A single dental implant, including the titanium post placed into the jawbone, the abutment that connects it to the visible tooth, and the crown on top, runs $3,000 to $6,000 as of 2025. That means on the low end, you could pay $1,000 more for an implant than a bridge, and on the high end the gap can widen further, especially if you need preparatory work.

Hidden Costs That Change the Math

Implants sometimes require bone grafting before the post can be placed. If your jawbone has thinned from the missing tooth or from natural bone loss, the graft adds $550 to $5,150 depending on the type. The most common grafts use donor bone or synthetic materials and fall in the $550 to $1,575 range. If the missing tooth is an upper molar, you may also need a sinus lift to create enough bone depth, which adds to the total.

Bridges don’t require bone surgery, but they do require shaving down the two healthy teeth on either side to fit the anchoring crowns. That permanent alteration means those teeth are more vulnerable to decay going forward. If decay develops under a crown, you could face a root canal or even lose the supporting tooth entirely, turning one missing tooth into a bigger problem.

How Long Each One Lasts

This is where the cost comparison shifts. Dental implants commonly last 20 years or longer with proper care, with an average lifespan of 15 to 25+ years. Bridges average 7 to 15 years before they need replacement.

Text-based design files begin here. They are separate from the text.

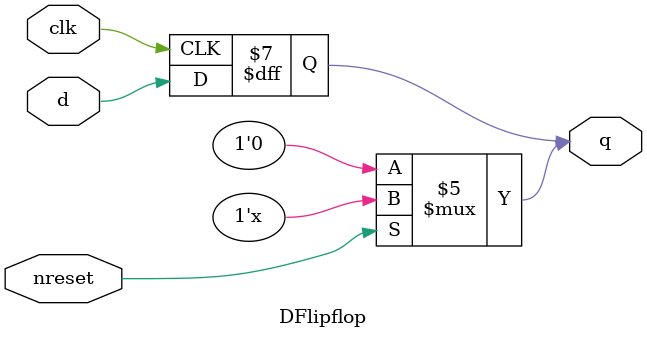
<source format=v>
`timescale 1ns / 1ns


module DFlipflop(
    output q,
    input clk,
    input nreset,
    input d
    );
    reg q;
    always @(posedge clk)
    begin
       q=d;
    end
    always @(*)
    begin
        if(!nreset)
            q = 0;
    end
endmodule

</source>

At the 10-year mark, implants show survival rates above 90%. Bridges have 10-year survival rates between 79% and 94%, a wider and lower range. Bridge failures typically stem from decay on the supporting teeth or fractures in the bridge itself. People who grind their teeth or have a misaligned bite tend to wear through bridges faster.

Implant failures are less common but do happen, usually linked to poor bone quality, smoking, or peri-implantitis (an infection around the implant that develops when plaque builds up along the gum line).

The 20-Year Cost Picture

Over two decades, a bridge will likely need at least one full replacement. If your first bridge costs $3,500 and lasts 10 years, you’re looking at $7,000 or more over 20 years, not counting any additional dental work on the supporting teeth if they develop problems. An implant at $4,500 that lasts the full 20 years, with only routine maintenance, ends up costing less over time. The implant crown itself may need replacing once in that window, but the titanium post in the bone stays put.

This is the central tradeoff: bridges save money now but cost more over a lifetime, while implants cost more now but hold their value longer.

Which Option Fits Your Situation

A bridge makes more financial sense if the teeth on either side of the gap already have large fillings or crowns, since they’ve already been modified. It’s also the faster option. A bridge can be completed in two or three appointments over a few weeks. Implants require surgery, a healing period of three to six months while the post fuses with the bone, and then the crown placement.

An implant is the stronger long-term investment if the neighboring teeth are healthy and you want to preserve them. It also prevents the jawbone loss that naturally occurs under a bridge, since the implant post stimulates the bone the way a natural tooth root does.

Insurance coverage varies for both. Many dental plans cover 50% of a bridge but treat implants as elective, covering less or nothing. That insurance gap can make a bridge significantly cheaper out of pocket even when the lifetime math favors the implant. It’s worth checking your specific plan’s coverage before deciding based on sticker price alone.